Obama and primary candidates kept each other at arm's length
Wednesday, May 19, 2010
In fact, Obama mostly held the candidates at arm's length.
It was in keeping with his pattern as president -- largely distancing himself from Democratic candidates and declaring early on that there is little meaning to be found in isolated off-year elections. In race after race, the wariness has been a two-way street, with candidates reluctant to bring in a president with mediocre approval ratings and the White House reluctant to link him too closely to a potential loser.
The White House arguably had its hands tied in the races that were decided on Tuesday night. Obama was all but required to endorse Arlen Specter (Pa.) after the senator switched parties to become a Democrat and voted to support several of the president's initiatives, including the health-care overhaul. But the White House viewed Specter as a problematic candidate in the Democratic primary -- a former longtime Republican, and worse, one that his opponent cast as an opportunist -- and exhibited caution in sending the president to help (Obama went once).
Similarly, in Arkansas, a state Obama lost and where his approval ratings are low, local operatives wanted him only in small doses. He recorded a radio ad for Sen. Blanche Lincoln that was targeted at the large African American communities in the Memphis media market.
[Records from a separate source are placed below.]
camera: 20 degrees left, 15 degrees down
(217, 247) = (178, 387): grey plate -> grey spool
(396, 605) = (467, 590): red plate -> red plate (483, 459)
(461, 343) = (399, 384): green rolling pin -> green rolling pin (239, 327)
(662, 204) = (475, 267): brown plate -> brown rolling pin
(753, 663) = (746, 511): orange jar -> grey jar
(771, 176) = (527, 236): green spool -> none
But he never visited, and although that was at the campaign's request, it also signaled the measured approach of the administration, several strategists inside and outside the Obama operation said.
The president also did not get involved in the House race in Pennsylvania, a special election for the 12th Congressional District seat held by the late John P. Murtha and the one race that Democrats widely described as a bellwether for the November midterm elections.
White House officials and analysts alike cautioned against overinterpreting Tuesday's results.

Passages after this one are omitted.